Could anyone offer a suggestion to get me started? Here’s the situation:
I was just given a project whereas I will receive a .csv (comma delimited) file, but I was told that the headers could shift. Was told that one day when the contact downloads the report, the columns could be in a different order. For example, today he could download the report for me to then pick up and map and it is like this:
NAME ADDRESS CITY STATE ZIPCODE
Tomorrow, he could create the .csv for me and it could be like this:
ADDRESS NAME CITY ZIPCODE STATE
I was told that they will not do anything to address this and it will be my job to make sure that when I get the .csv file, I am properly mapping the data. Looks like they will always send the header names (ADDRESS, NAME, CITY) regardless, so I would think that this will help somewhat, but being that I’ve always dealt with flat files that always had stagnant positions, I’m currently confused as to how to approach this.

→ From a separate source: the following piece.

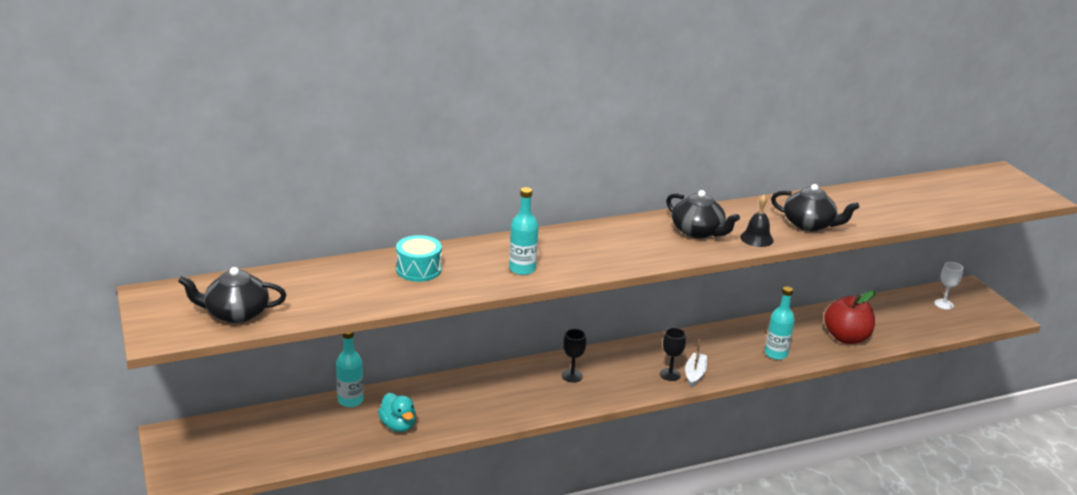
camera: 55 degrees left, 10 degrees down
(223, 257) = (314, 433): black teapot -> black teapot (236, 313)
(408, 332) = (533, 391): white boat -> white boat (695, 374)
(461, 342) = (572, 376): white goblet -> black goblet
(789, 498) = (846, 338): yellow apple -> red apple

Currently thinking perhaps that I can’t make a flat file for this and will instead have to first convert the .csv to a xml and then maybe I can make this work, but I don’t see a service involving .csv to .xml. This job doesn’t want us to use Java unless it’s a last resort and we have no choice.
Any suggestions? Unfortunately, I was given a short timeline on this.
A flat file schema and the flat file services might be able to assist with some parts of this but my thinking is it would be simpler to create your own custom services to handle this type of parsing.
For this to work, and for the integration to be able to manipulate the parsed fields appropriately, you’ll need to consider the following guidelines:
Either field order or field naming must be consistent. If both vary there is no hope of automating this.
The record and field delimiters should be consistent. But depending upon the header record you may be able to dynamically determine them. For example, if the number of fields is always the same, the record delimiter will be at a constant position. Also, if the field names are always alphanum, you can determine the field delimiter by reading for the first non-alphanum.
The data file must use release and quoted release characters if delimiters can appear within the data. For example, if the field delimiter is a comma any field containing a comma must be either be enclosed in quotes or the comma in the field must be prefixed with a release char. I mention this because address fields generally can have virtually any character (including carriage returns and/or line feeds) which can mess up parsing if they are not escaped/released.
This is the rough flow I’d create, named perhaps convertToValues:
Read the header record; determine delimiters if necessary/appropriate
…readRecord (call service to read the next record)
…extractFields (call service to get fields and return an IS document)
…appendToDocumentList or if iterate return control doc and the just read document
readRecord – responsible for reading one record from the file, honoring release chars; does not parse for fields
extractFields – responsible for reading the fields of a record and placing each into a field in an IS document; the names of the fields would be passed in, read from the header reccord; this too must honor release chars
Avoid using pub.string:tokenize–it won’t do what you need. You may need to create a Java service for extractFields. You’ll need a Java service to create an IS document with dynamic field names.
Hope this helps give you an approach you can pursue.